WHAT YOU ARE ASKED TO DO:
From the blog post below, reproduce word for word the stretch that begins with the words "Why not even" and ends with "keep good men.".

PASSAGE PROVIDED:
+---+

Tuesday, March 31, 2009

Relationships with Writing

This--Anne Bradstreet's "The Author to Her Book"--is one of the first poems I was ever required to analyze in detail. (I'm telling you what "this" refers to, because if any of you are like me, you will think more than twice about following that link . . .) I'm sure I kept a copy of my analysis, but I'm not going to hunt it down just now.

But I do remember this: the writer who is narrator in the poem obviously has motherly inclinations toward her work. And I do remember this: I was perceptive enough back then to realize that motherly inclinations did not mean that she desperately loved everything about what she had written. In fact, it made her want to correct the faults.

And most of all, I remember the third line, about friends snatching away the work before she felt ready to show it to the world at large.

I remember this, because I have been writing a number of things lately. (English grad student writing a lot . . . go figure!) And my sentiments do not, in the slightest, echo Bradstreet at all. After a certain germination period, I grow anxious about kicking my work out the door and into someone else's realm.

At first, I thought my desire to get my writing out of my sight had some direct affiliations with how much I liked the content. But I have discovered such is simply not the case: I disliked the intermittent papers I wrote for my critical theory class throughout the course of the semester--the topics were, more or less, assigned--but the non-assigned final paper I fell deeply in love with? I wanted to drop that in my professor's mailbox just as quickly as I had rid myself of the other papers I had written.

If I am to adopt Anne Bradstreet's mother-metaphor, I suppose this means that I am the sort of writer-mother who likes to boot her child out of the house as soon as it has turned eighteen. I try to nurture it as much as I can, but there inevitably comes a point when it should strike out on its own. I figure that if I ever write and publish anything that receives the whole spectrum of reactions, then a) I have succeeded, and b) I can create and send a sibling of that paper out into the world to help keep that "child" company.

And who knows? If I have learned anything from re-reading things I wrote during my undergraduate career, I might even occasionally invite them home for dinner.

Tuesday, March 24, 2009

Discoveries I Make

Sometimes I find things I've written that I've forgotten I've written. Case in point (it has no title and I'm not sure I like it, but I'm intrigued by it nonetheless...I really wish I could remember when, exactly I wrote it):

Drifting through memory to way back when
we were young and the best of friends--
I was always Barbie, you were always Ken
and we thought that all good women loved good men.

You outgrew playing dolls with me,
said friendship wasn't a possibility;
You patted my should awkwardly,
walked away before I counted three.

A few years after you said goodbye,
you came back in tears to ask me why
I kept my chin up, didn't cry.
Why not even a wistful sigh...
But don't you know I struggled getting by?

Now look at you with your girlfriend.
She looks like Barbie, you look like Ken.
I wonder why I can't keep good men.
Why can't I keep good men?

When I thought of childhood, I thought of the first stanza of this poem. Childhood seems so simplistic. Everything seemed so easy back then. And now? Well, now it's just not.

Or perhaps I'm making adulthood more difficult than it should be. Maybe I can choose to make my adulthood as much like childhood as possible.

In a good way.

+---+

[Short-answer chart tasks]
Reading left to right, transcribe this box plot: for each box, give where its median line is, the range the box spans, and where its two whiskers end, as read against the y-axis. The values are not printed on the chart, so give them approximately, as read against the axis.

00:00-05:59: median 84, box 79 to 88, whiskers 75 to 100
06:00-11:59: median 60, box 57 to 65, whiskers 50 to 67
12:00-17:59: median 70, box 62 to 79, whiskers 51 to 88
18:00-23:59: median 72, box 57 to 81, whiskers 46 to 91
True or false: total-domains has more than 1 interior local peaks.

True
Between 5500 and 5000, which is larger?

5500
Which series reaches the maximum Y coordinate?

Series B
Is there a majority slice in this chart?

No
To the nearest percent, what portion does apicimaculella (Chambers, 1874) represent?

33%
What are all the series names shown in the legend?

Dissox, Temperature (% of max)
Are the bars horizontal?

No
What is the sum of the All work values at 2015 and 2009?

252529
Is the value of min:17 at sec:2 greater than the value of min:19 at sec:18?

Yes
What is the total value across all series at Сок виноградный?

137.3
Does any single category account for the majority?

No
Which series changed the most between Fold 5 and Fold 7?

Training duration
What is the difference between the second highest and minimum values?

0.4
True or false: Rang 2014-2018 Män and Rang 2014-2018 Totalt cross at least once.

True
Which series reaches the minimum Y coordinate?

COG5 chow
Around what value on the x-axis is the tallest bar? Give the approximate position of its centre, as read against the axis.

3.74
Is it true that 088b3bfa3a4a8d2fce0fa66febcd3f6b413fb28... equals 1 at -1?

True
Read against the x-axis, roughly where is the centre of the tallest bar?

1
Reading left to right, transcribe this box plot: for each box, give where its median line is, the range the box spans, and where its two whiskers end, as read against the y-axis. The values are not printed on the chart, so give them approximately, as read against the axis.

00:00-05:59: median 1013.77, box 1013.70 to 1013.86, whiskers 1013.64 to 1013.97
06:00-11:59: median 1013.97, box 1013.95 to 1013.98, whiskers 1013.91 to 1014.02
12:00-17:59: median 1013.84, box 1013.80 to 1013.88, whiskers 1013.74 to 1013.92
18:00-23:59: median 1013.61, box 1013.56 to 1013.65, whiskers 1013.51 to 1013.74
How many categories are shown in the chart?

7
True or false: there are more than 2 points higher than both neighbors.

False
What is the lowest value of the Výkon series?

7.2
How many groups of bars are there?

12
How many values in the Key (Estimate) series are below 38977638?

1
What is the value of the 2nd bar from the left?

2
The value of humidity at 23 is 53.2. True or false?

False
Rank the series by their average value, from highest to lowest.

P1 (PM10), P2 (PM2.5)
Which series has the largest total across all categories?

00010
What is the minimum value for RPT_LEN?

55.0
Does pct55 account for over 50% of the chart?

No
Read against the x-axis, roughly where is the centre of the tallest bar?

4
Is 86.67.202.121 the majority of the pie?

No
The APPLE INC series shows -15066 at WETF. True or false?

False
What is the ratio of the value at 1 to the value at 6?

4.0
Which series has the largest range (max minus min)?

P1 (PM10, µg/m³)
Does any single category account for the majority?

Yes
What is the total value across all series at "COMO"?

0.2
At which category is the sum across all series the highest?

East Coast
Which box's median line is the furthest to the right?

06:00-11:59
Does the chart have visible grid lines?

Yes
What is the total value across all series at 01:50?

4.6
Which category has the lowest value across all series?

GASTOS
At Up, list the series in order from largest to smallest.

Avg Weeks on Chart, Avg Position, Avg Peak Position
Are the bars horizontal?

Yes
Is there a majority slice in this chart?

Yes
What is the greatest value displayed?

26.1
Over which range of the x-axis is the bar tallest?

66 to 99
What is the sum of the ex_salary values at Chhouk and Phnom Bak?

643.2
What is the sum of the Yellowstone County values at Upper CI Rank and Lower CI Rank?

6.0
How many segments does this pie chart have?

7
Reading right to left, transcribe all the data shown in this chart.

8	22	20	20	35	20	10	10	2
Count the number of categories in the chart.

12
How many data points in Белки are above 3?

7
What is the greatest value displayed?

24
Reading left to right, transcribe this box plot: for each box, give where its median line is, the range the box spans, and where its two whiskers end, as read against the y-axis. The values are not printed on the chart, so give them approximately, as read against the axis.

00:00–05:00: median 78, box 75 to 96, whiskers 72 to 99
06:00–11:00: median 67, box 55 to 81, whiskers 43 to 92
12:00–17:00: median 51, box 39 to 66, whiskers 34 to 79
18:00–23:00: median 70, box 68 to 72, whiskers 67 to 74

+---+

WRITTEN SOLUTION:
Why not even a wistful sigh...
But don't you know I struggled getting by?

Now look at you with your girlfriend.
She looks like Barbie, you look like Ken.
I wonder why I can't keep good men.